▶ [DIRECTIVE]
Write out the text lines from all the entries as one numbered list, skipping blank lines. Leave the pictures out of your answer.
SUPPLIED INFORMATION Start Marker
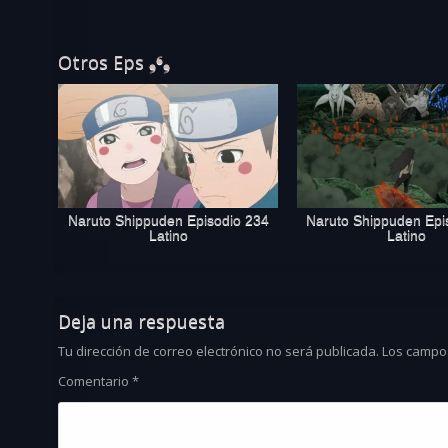
Otros Eps ❟❛❟
Naruto Shippuden Episodio 234
Naruto Shippuden Epi
Latino
Latino
Deja una respuesta
Tu dirección de correo electrónico no será publicada.
Los campo
Comentario
*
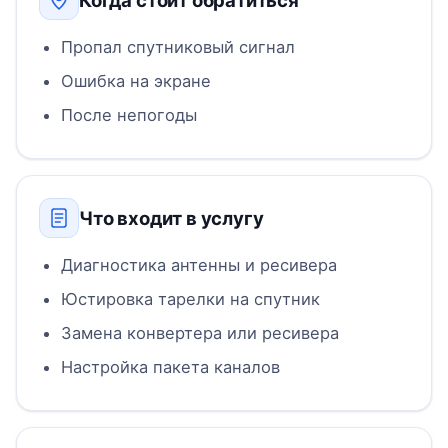
Когда стоит обратиться
Пропал спутниковый сигнал
Ошибка на экране
После непогоды
Что входит в услугу
Диагностика антенны и ресивера
Юстировка тарелки на спутник
Замена конвертера или ресивера
Настройка пакета каналов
SUPPLIED INFORMATION End Marker
▶ [TASK RESPONSE]
1. Otros Eps ❟❛❟
2. Naruto Shippuden Episodio 234
3. Naruto Shippuden Epi
4. Latino
5. Latino
6. Deja una respuesta
7. Tu dirección de correo electrónico no será publicada.
8. Los campo
9. Comentario
10. *
11. Когда стоит обратиться
12. Пропал спутниковый сигнал
13. Ошибка на экране
14. После непогоды
15. Что входит в услугу
16. Диагностика антенны и ресивера
17. Юстировка тарелки на спутник
18. Замена конвертера или ресивера
19. Настройка пакета каналов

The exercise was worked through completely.